A degree of cannibalisation of materials now seems commonplace. Academy has worked on exhibition solutions for external communications which are then reapplied to internal presentations. At Clearwater, Easty says his company may incorporate existing visuals, or shoot video footage that can be used for exhibitions, point of sale, business TV or any other medium.

“A prime example of this approach is the work we do for Rover on new car launches. We shoot a library of material, and the exhibitions people combine it with footage from other sources – such as overseas markets – to create whatever feature they need for their exhibition stands. With care, any photography, video or interactive material can be produced in a way that it can be adjusted for various languages and purposes,” he says.

Multimedia presentations are playing a major part in the change from one-off exhibition stands towards more flexible, long-term stands. Not only can they help to overcome language barriers, they may also remove some of the major construction problems which big exhibition projects entail.

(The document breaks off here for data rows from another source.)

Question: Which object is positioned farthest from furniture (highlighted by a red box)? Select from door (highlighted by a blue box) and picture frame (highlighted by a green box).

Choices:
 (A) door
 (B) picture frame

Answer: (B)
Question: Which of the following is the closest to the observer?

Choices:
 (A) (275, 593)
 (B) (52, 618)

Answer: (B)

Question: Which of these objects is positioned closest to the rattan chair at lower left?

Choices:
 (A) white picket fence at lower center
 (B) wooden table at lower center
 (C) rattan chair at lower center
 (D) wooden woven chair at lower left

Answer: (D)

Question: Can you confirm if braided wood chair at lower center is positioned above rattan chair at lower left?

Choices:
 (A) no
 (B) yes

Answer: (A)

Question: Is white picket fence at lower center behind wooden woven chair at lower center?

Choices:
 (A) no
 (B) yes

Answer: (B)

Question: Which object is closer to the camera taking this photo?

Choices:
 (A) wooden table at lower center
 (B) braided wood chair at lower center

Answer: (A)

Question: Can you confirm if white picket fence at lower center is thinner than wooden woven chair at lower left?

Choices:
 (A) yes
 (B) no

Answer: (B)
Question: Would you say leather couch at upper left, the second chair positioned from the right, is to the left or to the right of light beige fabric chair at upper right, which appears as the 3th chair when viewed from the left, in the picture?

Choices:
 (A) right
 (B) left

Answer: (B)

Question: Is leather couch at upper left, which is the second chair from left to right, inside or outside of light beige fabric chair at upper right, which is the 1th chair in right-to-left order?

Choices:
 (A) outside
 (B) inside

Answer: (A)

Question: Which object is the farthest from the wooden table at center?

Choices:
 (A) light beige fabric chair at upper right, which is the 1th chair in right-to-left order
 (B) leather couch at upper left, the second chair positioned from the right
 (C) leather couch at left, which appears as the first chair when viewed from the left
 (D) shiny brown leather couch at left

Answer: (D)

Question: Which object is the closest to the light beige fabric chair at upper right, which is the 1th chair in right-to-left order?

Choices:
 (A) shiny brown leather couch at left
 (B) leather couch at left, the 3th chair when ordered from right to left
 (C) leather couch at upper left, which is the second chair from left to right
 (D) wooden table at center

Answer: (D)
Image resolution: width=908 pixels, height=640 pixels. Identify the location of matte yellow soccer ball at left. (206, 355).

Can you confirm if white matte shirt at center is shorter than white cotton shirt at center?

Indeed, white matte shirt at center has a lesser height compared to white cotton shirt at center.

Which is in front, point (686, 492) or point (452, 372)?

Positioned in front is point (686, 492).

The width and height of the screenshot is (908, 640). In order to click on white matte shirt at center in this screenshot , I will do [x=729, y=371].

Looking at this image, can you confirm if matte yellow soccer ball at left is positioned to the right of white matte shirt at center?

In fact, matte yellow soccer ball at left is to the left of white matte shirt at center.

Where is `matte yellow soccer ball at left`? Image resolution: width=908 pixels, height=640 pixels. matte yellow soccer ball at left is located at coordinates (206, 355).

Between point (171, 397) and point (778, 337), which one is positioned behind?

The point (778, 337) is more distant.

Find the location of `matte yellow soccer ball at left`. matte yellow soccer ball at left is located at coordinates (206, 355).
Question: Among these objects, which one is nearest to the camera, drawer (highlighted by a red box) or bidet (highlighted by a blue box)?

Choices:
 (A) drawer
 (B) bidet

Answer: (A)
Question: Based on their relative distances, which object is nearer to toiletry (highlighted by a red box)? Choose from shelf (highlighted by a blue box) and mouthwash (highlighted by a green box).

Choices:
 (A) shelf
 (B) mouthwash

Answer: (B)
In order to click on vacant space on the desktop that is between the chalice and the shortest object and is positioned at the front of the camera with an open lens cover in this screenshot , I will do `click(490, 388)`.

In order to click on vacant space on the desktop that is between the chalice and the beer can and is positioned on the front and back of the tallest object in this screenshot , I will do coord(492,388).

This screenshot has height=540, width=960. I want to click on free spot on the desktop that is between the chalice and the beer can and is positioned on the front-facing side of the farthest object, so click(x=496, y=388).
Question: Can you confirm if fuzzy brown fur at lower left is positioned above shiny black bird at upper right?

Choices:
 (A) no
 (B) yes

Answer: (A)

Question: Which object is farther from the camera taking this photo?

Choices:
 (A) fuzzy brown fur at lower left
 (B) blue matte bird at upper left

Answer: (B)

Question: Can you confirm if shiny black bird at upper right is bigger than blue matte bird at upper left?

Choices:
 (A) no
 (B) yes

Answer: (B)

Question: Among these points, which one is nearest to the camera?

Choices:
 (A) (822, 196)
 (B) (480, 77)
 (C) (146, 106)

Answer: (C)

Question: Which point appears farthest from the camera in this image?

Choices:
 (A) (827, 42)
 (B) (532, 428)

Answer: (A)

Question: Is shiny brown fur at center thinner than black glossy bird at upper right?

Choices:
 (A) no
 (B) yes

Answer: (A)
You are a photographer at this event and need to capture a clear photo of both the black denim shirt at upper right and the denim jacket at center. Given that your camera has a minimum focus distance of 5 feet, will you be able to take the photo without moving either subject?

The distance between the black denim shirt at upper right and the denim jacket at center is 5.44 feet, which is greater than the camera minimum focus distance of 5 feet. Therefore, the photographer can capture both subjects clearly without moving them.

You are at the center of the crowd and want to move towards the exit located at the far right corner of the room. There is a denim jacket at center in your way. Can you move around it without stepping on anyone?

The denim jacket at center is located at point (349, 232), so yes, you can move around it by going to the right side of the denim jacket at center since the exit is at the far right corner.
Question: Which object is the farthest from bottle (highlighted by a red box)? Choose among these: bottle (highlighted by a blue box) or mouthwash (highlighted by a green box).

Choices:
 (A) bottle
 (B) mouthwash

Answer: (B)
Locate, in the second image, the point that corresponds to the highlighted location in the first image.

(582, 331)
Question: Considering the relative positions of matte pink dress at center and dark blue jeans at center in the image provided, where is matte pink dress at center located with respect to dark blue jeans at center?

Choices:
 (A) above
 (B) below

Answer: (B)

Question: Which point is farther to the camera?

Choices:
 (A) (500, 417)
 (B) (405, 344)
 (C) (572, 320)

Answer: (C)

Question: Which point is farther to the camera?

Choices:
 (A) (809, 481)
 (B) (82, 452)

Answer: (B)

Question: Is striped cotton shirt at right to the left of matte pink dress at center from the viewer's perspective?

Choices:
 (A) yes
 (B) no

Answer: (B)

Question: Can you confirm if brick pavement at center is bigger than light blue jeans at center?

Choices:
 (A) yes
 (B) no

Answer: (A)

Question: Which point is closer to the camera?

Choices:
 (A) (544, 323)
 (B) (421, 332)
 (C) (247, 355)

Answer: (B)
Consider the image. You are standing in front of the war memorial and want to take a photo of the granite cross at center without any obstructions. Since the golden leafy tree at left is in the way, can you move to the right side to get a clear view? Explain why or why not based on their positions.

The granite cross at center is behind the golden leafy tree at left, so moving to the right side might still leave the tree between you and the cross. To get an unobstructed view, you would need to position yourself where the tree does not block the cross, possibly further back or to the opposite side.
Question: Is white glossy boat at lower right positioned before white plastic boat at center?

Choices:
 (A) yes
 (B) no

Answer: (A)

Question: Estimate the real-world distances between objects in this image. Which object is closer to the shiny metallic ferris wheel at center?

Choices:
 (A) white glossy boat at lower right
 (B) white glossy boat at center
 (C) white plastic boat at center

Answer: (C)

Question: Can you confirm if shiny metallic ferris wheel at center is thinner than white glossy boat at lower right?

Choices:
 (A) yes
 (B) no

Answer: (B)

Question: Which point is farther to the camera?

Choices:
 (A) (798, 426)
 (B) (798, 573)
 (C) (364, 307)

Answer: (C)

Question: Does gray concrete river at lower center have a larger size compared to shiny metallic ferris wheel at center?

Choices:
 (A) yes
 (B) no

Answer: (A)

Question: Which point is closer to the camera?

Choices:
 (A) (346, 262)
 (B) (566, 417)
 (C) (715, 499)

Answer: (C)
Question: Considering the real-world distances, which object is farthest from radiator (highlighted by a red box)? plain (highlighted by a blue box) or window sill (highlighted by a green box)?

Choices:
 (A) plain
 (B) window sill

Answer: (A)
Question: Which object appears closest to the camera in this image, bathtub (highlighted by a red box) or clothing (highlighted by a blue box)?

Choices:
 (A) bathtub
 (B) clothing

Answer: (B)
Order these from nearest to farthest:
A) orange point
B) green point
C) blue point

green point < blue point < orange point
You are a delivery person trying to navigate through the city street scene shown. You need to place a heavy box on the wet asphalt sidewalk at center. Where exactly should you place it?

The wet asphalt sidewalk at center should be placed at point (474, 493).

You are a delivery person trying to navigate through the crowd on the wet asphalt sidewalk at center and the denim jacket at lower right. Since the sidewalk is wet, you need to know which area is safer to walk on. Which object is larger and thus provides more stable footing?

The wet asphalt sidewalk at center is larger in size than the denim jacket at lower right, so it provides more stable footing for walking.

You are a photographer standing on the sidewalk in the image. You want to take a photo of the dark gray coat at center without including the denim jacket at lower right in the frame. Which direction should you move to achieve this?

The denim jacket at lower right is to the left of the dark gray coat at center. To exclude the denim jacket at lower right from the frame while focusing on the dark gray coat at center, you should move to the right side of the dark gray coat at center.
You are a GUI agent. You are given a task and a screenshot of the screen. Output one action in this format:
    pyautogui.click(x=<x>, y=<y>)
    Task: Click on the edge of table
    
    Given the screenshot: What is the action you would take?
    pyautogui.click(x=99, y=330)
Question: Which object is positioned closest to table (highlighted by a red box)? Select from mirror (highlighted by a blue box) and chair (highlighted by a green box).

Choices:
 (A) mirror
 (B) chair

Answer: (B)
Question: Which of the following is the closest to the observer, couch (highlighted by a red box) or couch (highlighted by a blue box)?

One example is the work done by Sinclair Mason for Crosrol. As the UK’s leading exporter of cotton carding equipment, it has an unmissable date at the four-yearly International Textile Machine Association trade fair. Historically, its stand has been an actual cotton mill built on site, requiring lengthy pre-event construction time at significant additional cost.

For the 1995 event in Milan, Sinclair Mason designed a multimedia presentation for an 800 sq m stand which allowed visitors to follow the whole cotton carding process, including fault checking, production flows and maintenance schedules, via touch screens. “It got an incredible response and allowed Crosrol to get into China,” reports Sinclair.

It is unlikely that one design will ever serve all variations of a client’s exhibition activities (leaving aside shell schemes). What is becoming more commonplace is the use of modular systems for graphics and design elements which are just as reusable as the physical body of a stand. This does not mean image has to suffer – Hutt notes that the wooden beams and facings which make up one client’s stand are modular items that can be fitted together in a variety of sizes.

Alongside this, exhibition contractors are being asked to take on board materials or design elements which originate in other areas of their clients’ business. Equally, they may have to look at supporting those same activities with their output – multimedia is a prime example, since the visual content can be recut and retitled for a range of alternative channels.

Perhaps most importantly, exhibitions are being supported by marketing programmes to extract the best return on investment. “It is common sense – who do you want to get, how do you get them and how do you follow them up. If you build measurement in at the end, did they buy – that is important, because floor space is expensive and exhibitions are costly,” says Sinclair.

If that implies that exhibition designers are being acknowledged as marketing services partners, this might be to overstate the case. Hutt says:”It is still competitive, there are no retainers,” but he does admit that clients are moving away from ad-hoc projects towards longer-term involvement with suppliers. If the outcome is that exhibition budgets become more accountable, few would argue that such a move is long overdue.